Overseas services boosted by Alipay

A receptionist works at Alipay's headquarters in Hangzhou, capital of East China's Zhejiang province, in this Jan 10, 2014 file photo. (Photo / Xinhua)

Internet giant Alibaba Group is promoting global use of its e-payment services amid a rising appetite for overseas shopping by increasingly wealthy but choosy Chinese consumers.

Alipay, Alibaba's payment arm, announced on Wednesday a partnership with the United States online payment startup Stripe.

Under the agreement, overseas merchants who use Stripe's payment software can now detect if shoppers are located on the Chinese mainland and give them the option of paying through their Alipay accounts.

The move is expected to be warmly welcomed by Chinese shoppers who are not happy with providing their credit card details to overseas websites but who use Alipay as an alternative payment solution.

Alipay is the country's largest third-party payment service provider.

Li Jingming, head of Alipay US, said in an e-mailed statement to China Daily that there is a huge demand for high-quality Western products and services in China.

"We're excited to be cooperating with Stripe in helping to accelerate the introduction of Western brands into China and in turning global online shopping into a simple and enjoyable experience for Chinese consumers," he said.

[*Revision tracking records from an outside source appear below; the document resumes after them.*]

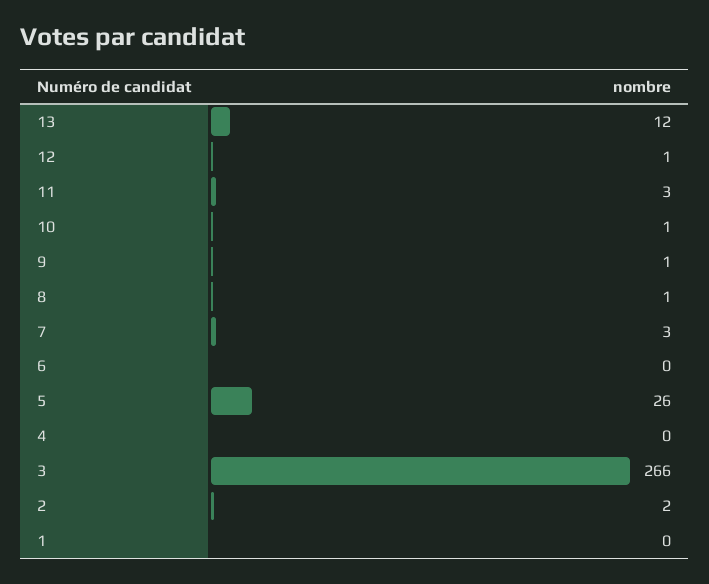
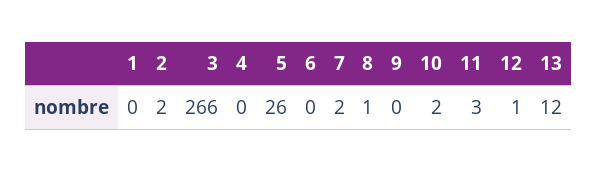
  {
    "13": 12,
    "12": 1,
    "11": 3,
-   "10": 1,
+   "10": 2,
-   "9": 1,
+   "9": 0,
    "8": 1,
-   "7": 3,
+   "7": 2,
    "6": 0,
    "5": 26,
    "4": 0,
    "3": 266,
    "2": 2,
    "1": 0
  }

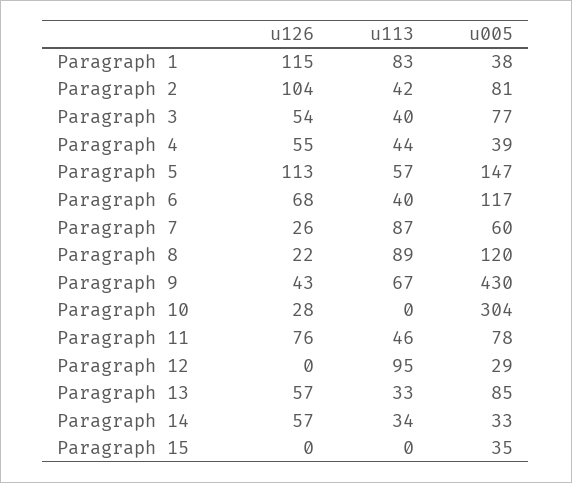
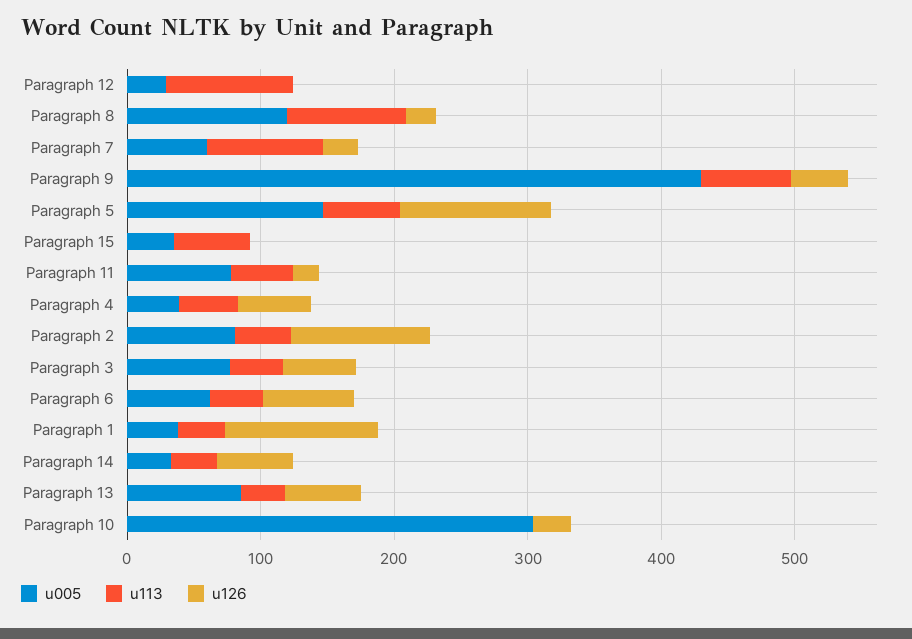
  {
    "u126": {
      "Paragraph 1": 115,
      "Paragraph 2": 104,
      "Paragraph 3": 54,
      "Paragraph 4": 55,
      "Paragraph 5": 113,
      "Paragraph 6": 68,
      "Paragraph 7": 26,
      "Paragraph 8": 22,
      "Paragraph 9": 43,
      "Paragraph 10": 28,
-     "Paragraph 11": 76,
+     "Paragraph 11": 20,
      "Paragraph 12": 0,
      "Paragraph 13": 57,
      "Paragraph 14": 57,
      "Paragraph 15": 0
    },
    "u113": {
-     "Paragraph 1": 83,
+     "Paragraph 1": 40,
      "Paragraph 2": 42,
      "Paragraph 3": 40,
      "Paragraph 4": 44,
      "Paragraph 5": 57,
      "Paragraph 6": 40,
      "Paragraph 7": 87,
      "Paragraph 8": 89,
      "Paragraph 9": 67,
      "Paragraph 10": 0,
      "Paragraph 11": 46,
      "Paragraph 12": 95,
      "Paragraph 13": 33,
      "Paragraph 14": 34,
-     "Paragraph 15": 0
+     "Paragraph 15": 60
    },
    "u005": {
      "Paragraph 1": 38,
      "Paragraph 2": 81,
      "Paragraph 3": 77,
      "Paragraph 4": 39,
      "Paragraph 5": 147,
-     "Paragraph 6": 117,
+     "Paragraph 6": 60,
      "Paragraph 7": 60,
      "Paragraph 8": 120,
      "Paragraph 9": 430,
      "Paragraph 10": 304,
      "Paragraph 11": 78,
      "Paragraph 12": 29,
      "Paragraph 13": 85,
      "Paragraph 14": 33,
      "Paragraph 15": 35
    }
  }

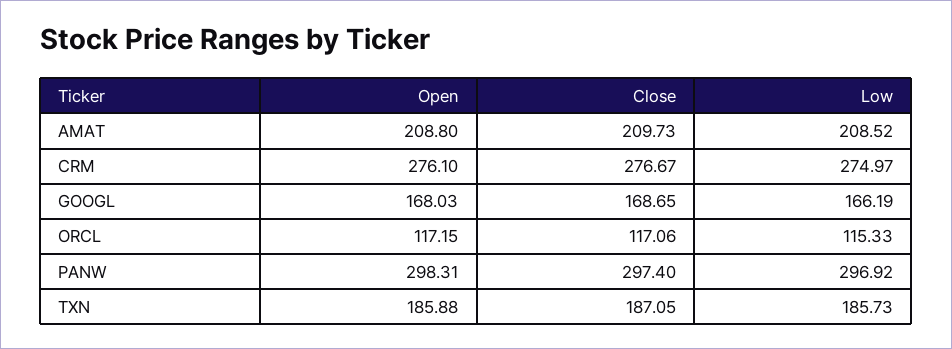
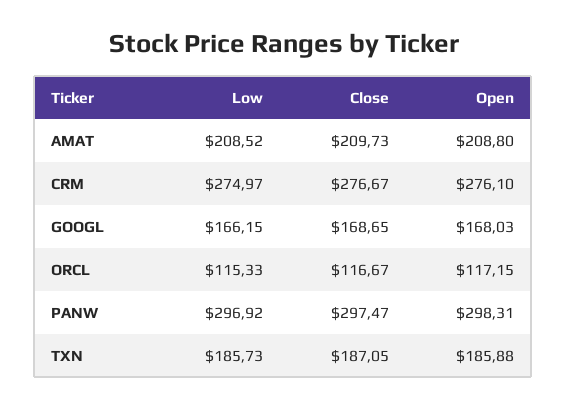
  {
    "Open": {
      "AMAT": 208.8,
      "CRM": 276.1,
      "GOOGL": 168.03,
      "ORCL": 117.15,
      "PANW": 298.31,
      "TXN": 185.88
    },
    "Close": {
      "AMAT": 209.73,
      "CRM": 276.67,
      "GOOGL": 168.65,
-     "ORCL": 117.06,
+     "ORCL": 116.67,
-     "PANW": 297.4,
+     "PANW": 297.47,
      "TXN": 187.05
    },
    "Low": {
      "AMAT": 208.52,
      "CRM": 274.97,
-     "GOOGL": 166.19,
+     "GOOGL": 166.15,
      "ORCL": 115.33,
      "PANW": 296.92,
      "TXN": 185.73
    }
  }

Stripe didn't disclose the number of merchants Alipay is cooperating with, but said it now allows online merchants to conduct transactions using 139 currencies and bitcoin, a virtual currency. It also plans to form more partnerships with popular payment providers in regions where credit cards are not widely used, according to media reports.

Li Ye, an analyst at Analysys International, an Internet consultancy in Beijing, said Alipay is a pioneer in terms of e-commerce development and providing a "bridge" between online shoppers and merchants.

"With Chinese consumers expanding their footprint overseas, it is high time that Alipay offered more cross-border payment services," she said.

Teaming up with overseas payment providers is a good strategy for Alipay's global expansion, as building up its own overseas financial channels from scratch would be too time consuming, Li added.

Alipay, with more than 300 million registered users in China, announced on Monday a partnership with Swiss tax refund company Global Blue. They are launching a service to enable Chinese tourists to receive tax refunds on their shopping paid directly into their Alipay accounts.

In the past year, Alipay has combined with partners in a number of countries. Deals signed include allowing users to pay airfares through travel payment network UATP and payment for accommodation at Resorts World Sentosa in Singapore and for goods at South Korean shopping mall Lotte.com.

Alipay's expansion abroad comes amid surging overseas spending by Chinese consumers.

Chinese tourists have been the world's top spenders since 2012 and bought $129 billion worth of goods and services overseas last year, according to the United Nations World Tourism Organization.

People who do not travel abroad are increasingly eager to place orders on overseas online marketplaces directly or to buy through proxy agents.

According to the China E-Commerce Research Center in Hangzhou, Zhejiang province, the overseas-buying market amounted to 74.4 billion yuan ($12 billion) in 2013. The center has forecast that the market will exceed 100 billion yuan in 2014.

Mo Daiqing, an analyst at the center, said Chinese online shoppers are increasingly enjoying shopping through agents because they feel they can get cheaper and better goods outside China.